Using the data that follows, return exactly the lines from the one that contains "line: (1821, 902)" through the one that contains "line: (1115, 1689) -> (858, 1300), added", ends included.

*** Data records

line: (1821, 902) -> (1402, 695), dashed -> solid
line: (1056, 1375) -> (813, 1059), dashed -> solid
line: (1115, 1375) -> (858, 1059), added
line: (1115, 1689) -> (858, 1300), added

******
*** Data records

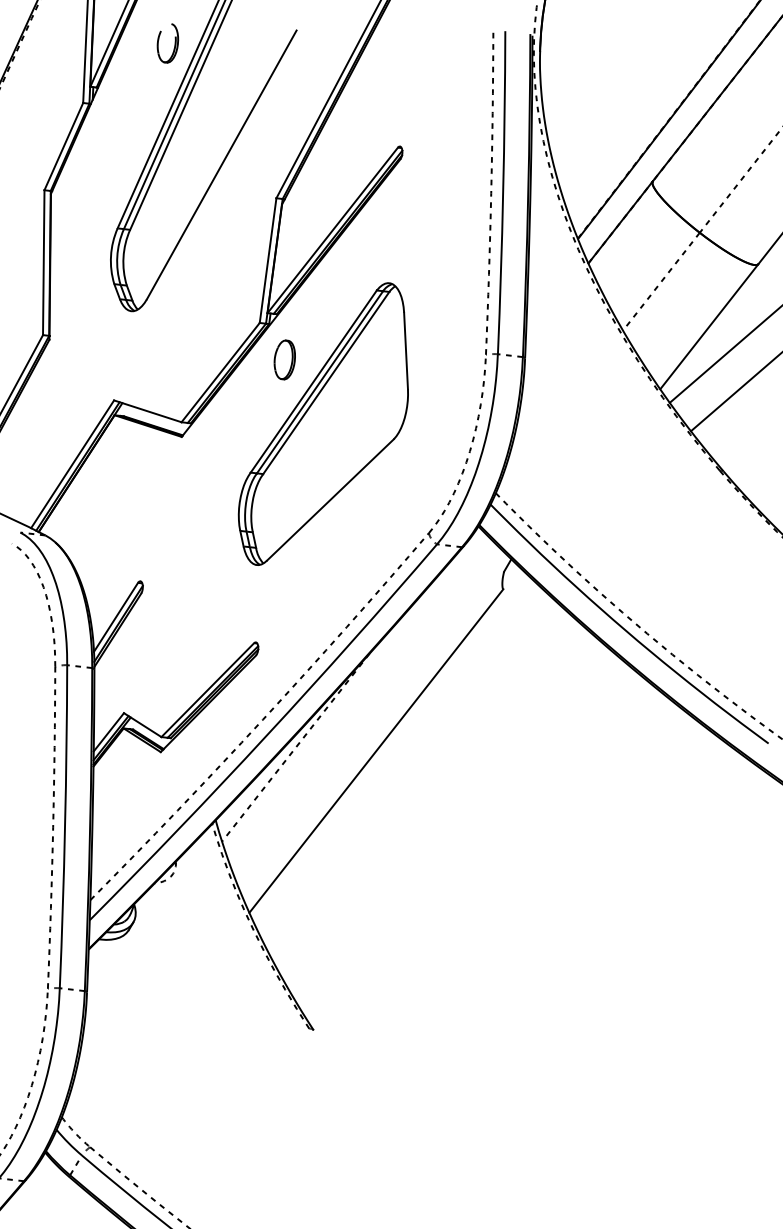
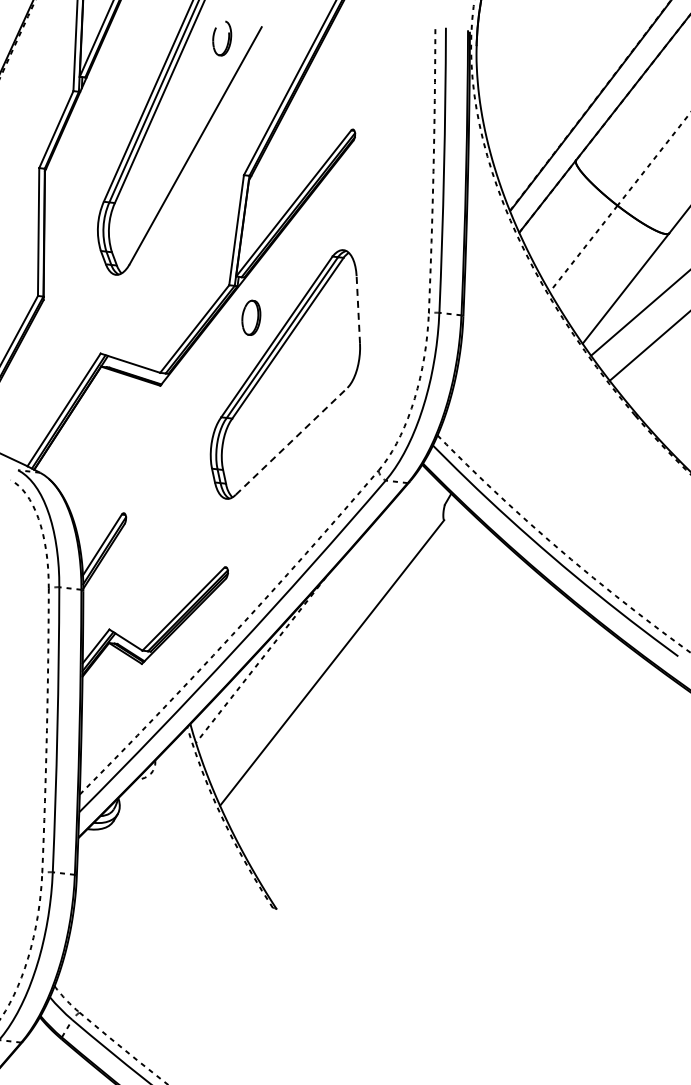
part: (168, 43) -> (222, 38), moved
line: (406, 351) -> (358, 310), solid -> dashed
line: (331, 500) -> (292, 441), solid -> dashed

******
*** Data records

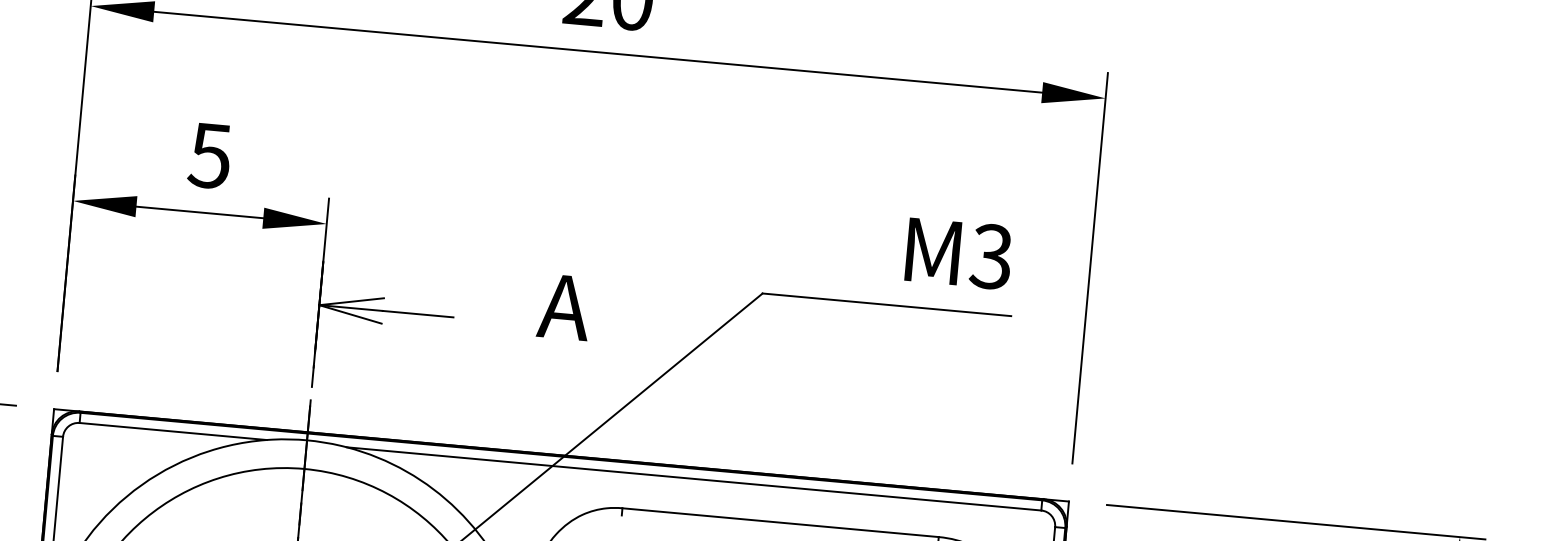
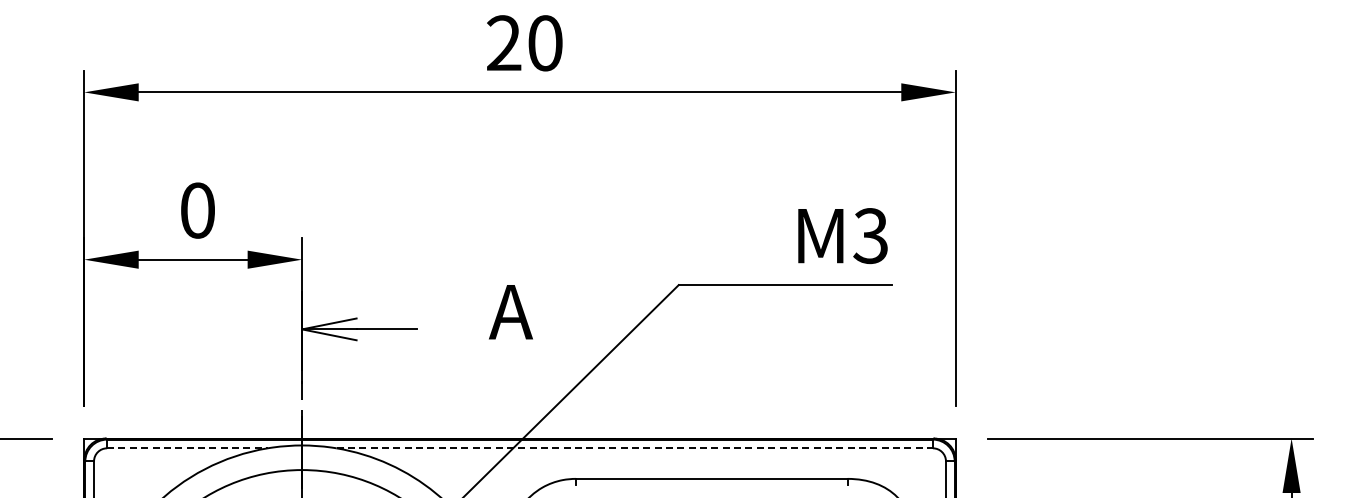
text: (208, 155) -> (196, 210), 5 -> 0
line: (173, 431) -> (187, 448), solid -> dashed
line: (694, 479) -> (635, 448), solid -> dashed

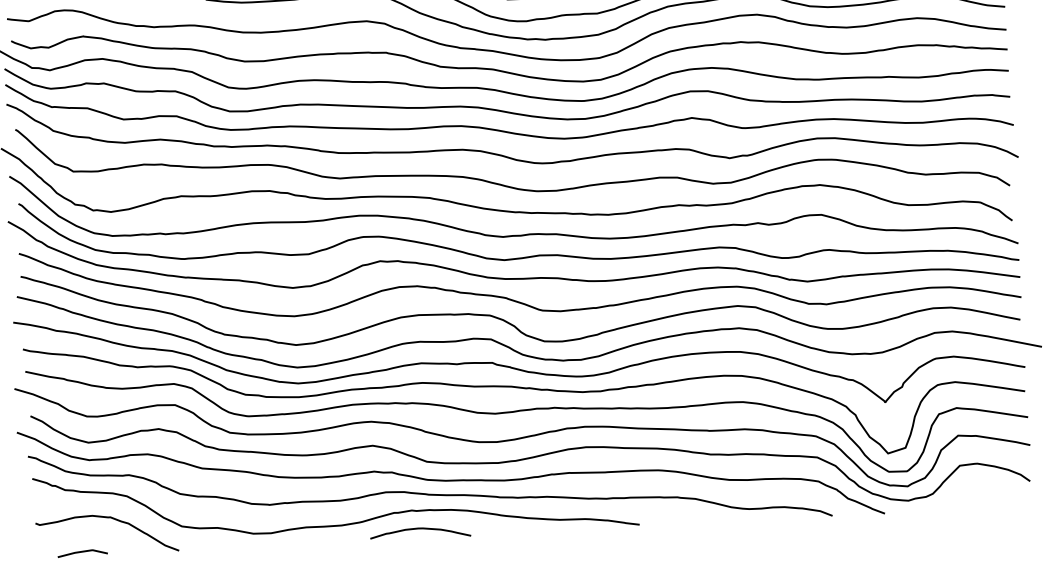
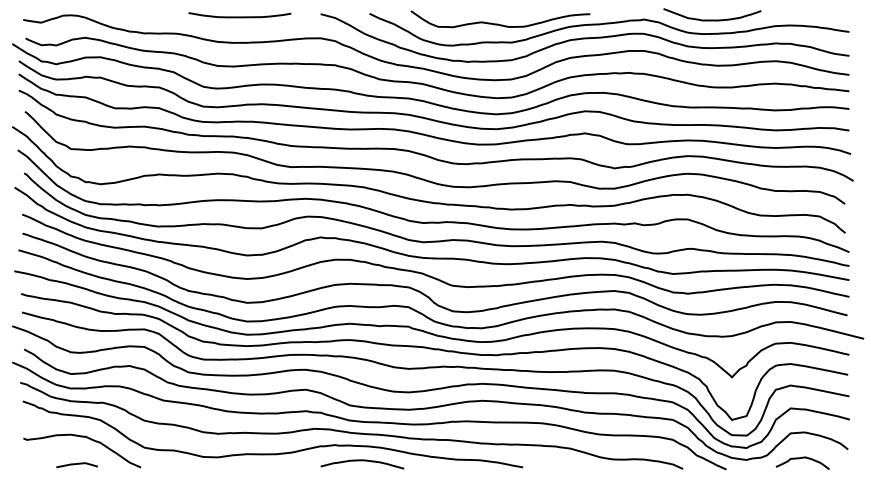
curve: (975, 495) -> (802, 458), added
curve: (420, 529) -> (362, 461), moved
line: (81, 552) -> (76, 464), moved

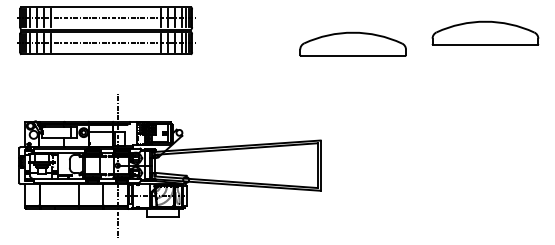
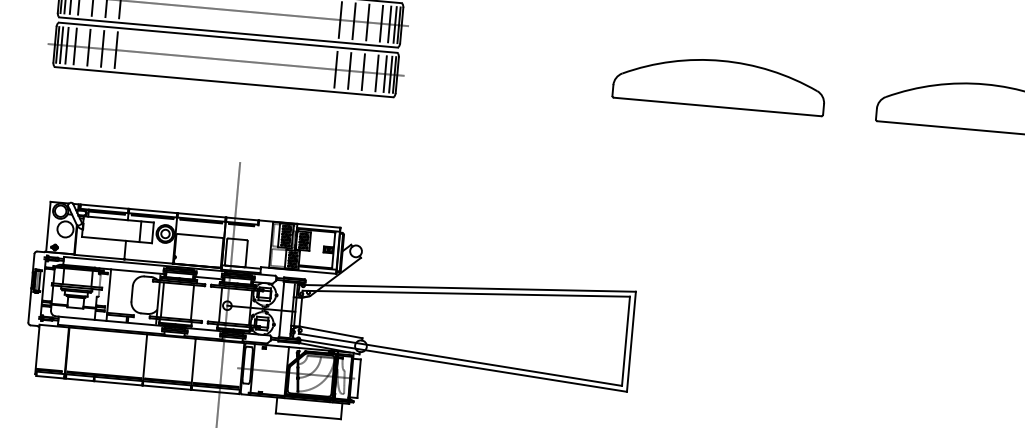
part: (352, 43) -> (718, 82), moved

******

→ **Result for this exercise**
line: (1821, 902) -> (1402, 695), dashed -> solid
line: (1056, 1375) -> (813, 1059), dashed -> solid
line: (1115, 1375) -> (858, 1059), added
line: (1115, 1689) -> (858, 1300), added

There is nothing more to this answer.